- _Problem description_: In the records below, find the line holding "equipped him with" and the line holding "through this vocation". Set down both, with every line between them, exactly.

- _Material for this task_:
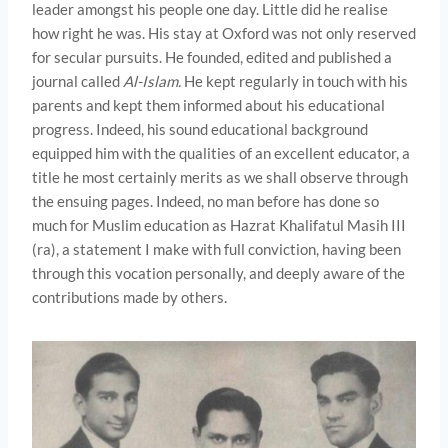
leader amongst his people one day. Little did he realise
how right he was. His stay at Oxford was not only reserved
for secular pursuits. He founded, edited and published a
journal called
Al-Islam.
He kept regularly in touch with his
parents and kept them informed about his educational
progress. Indeed, his sound educational background
equipped him with the qualities of an excellent educator, a
title he most certainly merits as we shall observe through
the ensuing pages. Indeed, no man before has done so
much for Muslim education as Hazrat Khalifatul Masih III
(ra), a statement I make with full conviction, having been
through this vocation personally, and deeply aware of the
contributions made by others.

- _Answer to this task_:
equipped him with the qualities of an excellent educator, a
title he most certainly merits as we shall observe through
the ensuing pages. Indeed, no man before has done so
much for Muslim education as Hazrat Khalifatul Masih III
(ra), a statement I make with full conviction, having been
through this vocation personally, and deeply aware of the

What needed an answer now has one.